● What is expected
In the entries that follow, which lines hold the string "Give"? List them.
◆ ◆ ◆ ◆
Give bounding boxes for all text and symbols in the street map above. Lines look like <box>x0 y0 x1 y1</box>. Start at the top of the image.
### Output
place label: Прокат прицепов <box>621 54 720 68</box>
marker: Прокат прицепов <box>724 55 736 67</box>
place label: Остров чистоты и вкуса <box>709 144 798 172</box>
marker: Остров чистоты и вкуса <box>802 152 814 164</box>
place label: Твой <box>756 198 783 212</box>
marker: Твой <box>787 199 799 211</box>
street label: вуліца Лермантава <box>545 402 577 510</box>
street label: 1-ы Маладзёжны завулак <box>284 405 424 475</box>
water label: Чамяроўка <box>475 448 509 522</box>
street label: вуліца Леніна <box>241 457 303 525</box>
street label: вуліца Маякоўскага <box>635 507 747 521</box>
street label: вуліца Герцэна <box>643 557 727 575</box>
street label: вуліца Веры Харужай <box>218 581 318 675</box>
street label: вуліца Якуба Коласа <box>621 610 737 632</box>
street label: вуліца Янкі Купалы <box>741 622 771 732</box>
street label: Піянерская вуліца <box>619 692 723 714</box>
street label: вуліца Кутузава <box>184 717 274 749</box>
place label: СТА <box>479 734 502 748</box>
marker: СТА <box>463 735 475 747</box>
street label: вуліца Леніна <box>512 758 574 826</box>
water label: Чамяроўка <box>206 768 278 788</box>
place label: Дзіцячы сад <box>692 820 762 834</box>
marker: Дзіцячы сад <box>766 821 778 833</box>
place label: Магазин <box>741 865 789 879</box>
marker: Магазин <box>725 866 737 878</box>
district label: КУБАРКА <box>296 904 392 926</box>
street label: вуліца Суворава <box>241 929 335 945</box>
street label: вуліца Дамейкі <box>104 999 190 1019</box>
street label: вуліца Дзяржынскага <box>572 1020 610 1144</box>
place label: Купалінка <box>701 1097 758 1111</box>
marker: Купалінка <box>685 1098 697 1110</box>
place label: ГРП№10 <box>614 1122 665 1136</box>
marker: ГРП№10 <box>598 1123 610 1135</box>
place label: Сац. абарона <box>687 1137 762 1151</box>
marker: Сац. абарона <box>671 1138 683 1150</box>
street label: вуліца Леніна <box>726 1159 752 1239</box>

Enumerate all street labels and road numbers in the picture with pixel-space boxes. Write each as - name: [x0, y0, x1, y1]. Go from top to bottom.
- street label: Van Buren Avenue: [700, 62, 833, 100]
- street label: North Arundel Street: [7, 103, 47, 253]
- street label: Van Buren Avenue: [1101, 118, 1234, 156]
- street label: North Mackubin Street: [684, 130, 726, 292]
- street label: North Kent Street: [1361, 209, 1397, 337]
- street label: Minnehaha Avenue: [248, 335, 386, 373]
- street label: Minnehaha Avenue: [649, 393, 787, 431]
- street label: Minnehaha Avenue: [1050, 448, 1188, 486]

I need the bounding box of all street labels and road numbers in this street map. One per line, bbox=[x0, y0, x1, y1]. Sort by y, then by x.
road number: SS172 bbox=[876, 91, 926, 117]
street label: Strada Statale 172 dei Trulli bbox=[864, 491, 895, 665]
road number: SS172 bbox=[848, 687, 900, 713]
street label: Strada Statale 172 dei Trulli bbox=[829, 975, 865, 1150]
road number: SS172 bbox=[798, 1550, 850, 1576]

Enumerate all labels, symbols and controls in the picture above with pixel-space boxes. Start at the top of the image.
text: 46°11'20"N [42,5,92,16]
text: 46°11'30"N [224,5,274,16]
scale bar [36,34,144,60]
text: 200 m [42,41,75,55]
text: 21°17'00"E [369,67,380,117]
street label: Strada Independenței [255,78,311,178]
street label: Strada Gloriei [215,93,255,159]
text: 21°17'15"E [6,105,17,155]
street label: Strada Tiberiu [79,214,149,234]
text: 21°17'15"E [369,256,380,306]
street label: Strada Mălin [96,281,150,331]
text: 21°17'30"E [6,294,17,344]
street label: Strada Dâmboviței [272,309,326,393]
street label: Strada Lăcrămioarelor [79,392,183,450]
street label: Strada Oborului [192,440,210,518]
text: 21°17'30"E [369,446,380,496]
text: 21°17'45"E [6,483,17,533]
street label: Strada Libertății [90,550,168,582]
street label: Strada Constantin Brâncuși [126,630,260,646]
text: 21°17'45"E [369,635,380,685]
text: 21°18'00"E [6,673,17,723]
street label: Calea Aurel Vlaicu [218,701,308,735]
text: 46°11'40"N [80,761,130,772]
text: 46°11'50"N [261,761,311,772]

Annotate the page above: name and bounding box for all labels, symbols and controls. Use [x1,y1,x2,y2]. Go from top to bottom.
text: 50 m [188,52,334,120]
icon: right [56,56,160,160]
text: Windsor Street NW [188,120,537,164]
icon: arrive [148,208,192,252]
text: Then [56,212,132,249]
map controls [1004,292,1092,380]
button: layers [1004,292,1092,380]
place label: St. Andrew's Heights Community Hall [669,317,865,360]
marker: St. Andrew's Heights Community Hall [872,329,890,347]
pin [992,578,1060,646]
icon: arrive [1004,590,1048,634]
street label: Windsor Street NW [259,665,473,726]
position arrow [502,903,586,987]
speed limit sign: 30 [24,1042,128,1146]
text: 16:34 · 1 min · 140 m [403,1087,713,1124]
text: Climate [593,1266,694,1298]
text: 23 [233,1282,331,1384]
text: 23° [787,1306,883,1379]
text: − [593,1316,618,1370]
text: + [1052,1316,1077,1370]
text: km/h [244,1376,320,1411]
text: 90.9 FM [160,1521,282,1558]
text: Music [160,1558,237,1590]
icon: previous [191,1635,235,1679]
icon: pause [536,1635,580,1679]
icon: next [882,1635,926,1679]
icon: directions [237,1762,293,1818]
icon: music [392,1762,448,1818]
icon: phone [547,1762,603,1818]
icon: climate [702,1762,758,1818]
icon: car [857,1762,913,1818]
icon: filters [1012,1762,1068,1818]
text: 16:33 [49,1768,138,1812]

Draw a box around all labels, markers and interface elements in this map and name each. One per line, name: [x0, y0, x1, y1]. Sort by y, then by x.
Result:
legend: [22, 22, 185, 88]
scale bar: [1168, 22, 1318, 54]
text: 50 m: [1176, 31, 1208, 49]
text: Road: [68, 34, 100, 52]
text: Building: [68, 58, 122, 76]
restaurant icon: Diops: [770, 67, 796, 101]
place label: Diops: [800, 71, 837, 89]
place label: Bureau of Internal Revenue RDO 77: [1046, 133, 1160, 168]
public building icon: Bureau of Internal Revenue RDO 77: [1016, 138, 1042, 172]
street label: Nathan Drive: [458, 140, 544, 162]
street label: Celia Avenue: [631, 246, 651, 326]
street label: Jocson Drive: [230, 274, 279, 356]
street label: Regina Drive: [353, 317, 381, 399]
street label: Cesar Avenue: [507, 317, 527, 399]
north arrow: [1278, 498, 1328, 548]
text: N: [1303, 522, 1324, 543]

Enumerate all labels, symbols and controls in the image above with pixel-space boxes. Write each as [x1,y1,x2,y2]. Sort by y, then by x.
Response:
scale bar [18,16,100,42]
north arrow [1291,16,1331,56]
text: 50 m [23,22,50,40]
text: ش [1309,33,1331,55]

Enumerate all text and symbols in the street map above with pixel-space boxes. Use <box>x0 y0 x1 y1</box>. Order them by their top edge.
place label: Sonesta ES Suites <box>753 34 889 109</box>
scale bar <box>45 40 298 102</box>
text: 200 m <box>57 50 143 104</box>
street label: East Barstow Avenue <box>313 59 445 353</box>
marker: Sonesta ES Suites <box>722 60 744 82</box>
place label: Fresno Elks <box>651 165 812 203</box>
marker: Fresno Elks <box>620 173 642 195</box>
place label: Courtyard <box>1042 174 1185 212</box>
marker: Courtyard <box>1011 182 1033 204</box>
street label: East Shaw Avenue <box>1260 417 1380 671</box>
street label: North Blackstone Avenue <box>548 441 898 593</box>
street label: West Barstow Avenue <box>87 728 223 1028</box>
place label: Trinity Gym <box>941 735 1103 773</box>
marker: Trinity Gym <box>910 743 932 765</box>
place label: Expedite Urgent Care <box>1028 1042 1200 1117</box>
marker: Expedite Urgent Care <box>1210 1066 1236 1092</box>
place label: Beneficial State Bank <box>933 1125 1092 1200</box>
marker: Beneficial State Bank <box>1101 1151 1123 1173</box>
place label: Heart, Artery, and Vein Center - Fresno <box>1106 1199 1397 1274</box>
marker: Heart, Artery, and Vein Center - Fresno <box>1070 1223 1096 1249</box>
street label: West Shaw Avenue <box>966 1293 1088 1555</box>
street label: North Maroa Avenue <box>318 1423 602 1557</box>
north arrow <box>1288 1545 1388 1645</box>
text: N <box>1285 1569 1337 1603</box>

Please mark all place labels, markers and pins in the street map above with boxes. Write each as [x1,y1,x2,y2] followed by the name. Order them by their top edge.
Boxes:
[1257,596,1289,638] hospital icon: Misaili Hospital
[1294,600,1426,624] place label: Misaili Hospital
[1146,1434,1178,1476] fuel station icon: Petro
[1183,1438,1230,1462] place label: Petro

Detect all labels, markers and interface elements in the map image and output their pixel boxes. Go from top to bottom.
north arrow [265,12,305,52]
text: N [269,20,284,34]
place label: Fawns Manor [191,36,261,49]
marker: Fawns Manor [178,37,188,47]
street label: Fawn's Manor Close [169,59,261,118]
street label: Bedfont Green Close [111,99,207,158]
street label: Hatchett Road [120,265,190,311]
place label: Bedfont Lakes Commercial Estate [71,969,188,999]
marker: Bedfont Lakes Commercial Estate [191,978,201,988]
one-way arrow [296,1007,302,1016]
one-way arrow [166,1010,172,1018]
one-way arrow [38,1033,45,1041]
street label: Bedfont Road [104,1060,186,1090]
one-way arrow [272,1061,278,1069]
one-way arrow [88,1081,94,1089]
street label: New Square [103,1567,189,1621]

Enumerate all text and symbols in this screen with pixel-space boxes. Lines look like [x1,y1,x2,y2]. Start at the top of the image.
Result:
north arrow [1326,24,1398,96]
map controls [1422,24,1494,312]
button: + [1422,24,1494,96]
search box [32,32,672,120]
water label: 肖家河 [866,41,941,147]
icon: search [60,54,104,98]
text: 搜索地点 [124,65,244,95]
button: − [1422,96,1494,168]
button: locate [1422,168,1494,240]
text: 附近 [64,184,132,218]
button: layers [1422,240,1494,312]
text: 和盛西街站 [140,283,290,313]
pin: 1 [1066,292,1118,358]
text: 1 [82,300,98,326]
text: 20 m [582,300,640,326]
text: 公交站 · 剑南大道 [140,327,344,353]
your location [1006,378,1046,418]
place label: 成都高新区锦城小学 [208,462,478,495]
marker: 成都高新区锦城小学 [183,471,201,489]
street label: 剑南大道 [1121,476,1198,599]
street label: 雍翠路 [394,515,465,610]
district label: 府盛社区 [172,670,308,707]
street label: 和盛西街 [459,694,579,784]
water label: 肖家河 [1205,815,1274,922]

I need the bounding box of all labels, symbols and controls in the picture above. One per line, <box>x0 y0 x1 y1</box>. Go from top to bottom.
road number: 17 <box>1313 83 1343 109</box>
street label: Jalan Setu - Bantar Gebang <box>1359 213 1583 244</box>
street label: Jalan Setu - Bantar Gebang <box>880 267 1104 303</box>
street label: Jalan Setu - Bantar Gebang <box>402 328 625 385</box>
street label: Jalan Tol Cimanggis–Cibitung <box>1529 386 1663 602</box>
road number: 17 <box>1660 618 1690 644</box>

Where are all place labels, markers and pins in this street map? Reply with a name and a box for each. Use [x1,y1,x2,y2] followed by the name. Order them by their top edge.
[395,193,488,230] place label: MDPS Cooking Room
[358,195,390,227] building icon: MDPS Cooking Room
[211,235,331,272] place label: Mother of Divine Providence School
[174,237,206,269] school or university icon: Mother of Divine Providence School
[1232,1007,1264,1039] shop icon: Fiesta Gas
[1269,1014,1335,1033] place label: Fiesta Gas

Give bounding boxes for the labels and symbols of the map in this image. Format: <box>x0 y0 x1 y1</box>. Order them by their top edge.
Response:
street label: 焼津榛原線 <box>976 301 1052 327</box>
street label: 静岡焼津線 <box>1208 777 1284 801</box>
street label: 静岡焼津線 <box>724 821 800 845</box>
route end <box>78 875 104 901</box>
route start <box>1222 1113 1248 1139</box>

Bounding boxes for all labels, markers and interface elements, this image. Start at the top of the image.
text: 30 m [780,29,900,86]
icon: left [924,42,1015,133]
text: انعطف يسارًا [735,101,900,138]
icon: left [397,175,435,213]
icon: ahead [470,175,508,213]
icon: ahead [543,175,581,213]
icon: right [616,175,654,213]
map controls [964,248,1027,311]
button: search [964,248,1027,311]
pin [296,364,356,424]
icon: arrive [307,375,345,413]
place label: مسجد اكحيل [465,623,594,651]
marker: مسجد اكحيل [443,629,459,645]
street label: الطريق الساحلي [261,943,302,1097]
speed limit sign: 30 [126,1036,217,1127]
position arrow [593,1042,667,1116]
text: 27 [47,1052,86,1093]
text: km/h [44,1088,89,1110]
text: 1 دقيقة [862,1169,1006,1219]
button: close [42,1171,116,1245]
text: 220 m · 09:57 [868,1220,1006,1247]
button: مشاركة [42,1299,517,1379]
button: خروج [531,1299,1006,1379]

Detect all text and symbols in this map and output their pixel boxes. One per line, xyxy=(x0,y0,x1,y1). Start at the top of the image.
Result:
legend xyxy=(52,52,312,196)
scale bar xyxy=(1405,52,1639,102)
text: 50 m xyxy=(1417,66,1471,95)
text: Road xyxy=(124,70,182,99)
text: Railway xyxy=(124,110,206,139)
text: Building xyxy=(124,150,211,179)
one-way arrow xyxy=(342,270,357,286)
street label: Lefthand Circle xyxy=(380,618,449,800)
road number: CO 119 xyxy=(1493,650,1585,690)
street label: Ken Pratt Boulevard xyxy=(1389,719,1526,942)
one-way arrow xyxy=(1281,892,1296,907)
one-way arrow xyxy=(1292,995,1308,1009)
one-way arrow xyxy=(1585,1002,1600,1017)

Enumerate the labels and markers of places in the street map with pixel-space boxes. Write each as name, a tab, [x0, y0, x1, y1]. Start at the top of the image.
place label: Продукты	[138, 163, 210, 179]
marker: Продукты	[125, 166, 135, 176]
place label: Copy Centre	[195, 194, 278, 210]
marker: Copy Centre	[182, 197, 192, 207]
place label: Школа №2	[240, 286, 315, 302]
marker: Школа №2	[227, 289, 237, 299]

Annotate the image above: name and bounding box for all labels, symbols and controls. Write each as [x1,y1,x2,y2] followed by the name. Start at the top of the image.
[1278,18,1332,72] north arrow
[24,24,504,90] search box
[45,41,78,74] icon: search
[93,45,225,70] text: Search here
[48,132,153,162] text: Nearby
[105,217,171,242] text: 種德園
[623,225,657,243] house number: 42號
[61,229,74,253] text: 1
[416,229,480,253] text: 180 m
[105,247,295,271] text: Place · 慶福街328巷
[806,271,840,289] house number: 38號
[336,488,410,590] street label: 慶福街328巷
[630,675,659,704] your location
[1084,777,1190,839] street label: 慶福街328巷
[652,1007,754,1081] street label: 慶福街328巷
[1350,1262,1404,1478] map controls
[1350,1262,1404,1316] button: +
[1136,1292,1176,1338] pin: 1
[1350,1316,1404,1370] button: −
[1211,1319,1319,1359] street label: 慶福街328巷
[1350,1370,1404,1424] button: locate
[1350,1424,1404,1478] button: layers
◆ ◆ ◆ ◆
● Solution to the exercise
Give bounding boxes for all text and symbols in the street map above. Lines look like <box>x0 y0 x1 y1</box>. Start at the top of the image.
Give bounding boxes for the labels and symbols of the map in this image. Format: <box>x0 y0 x1 y1</box>. Order them by their top edge.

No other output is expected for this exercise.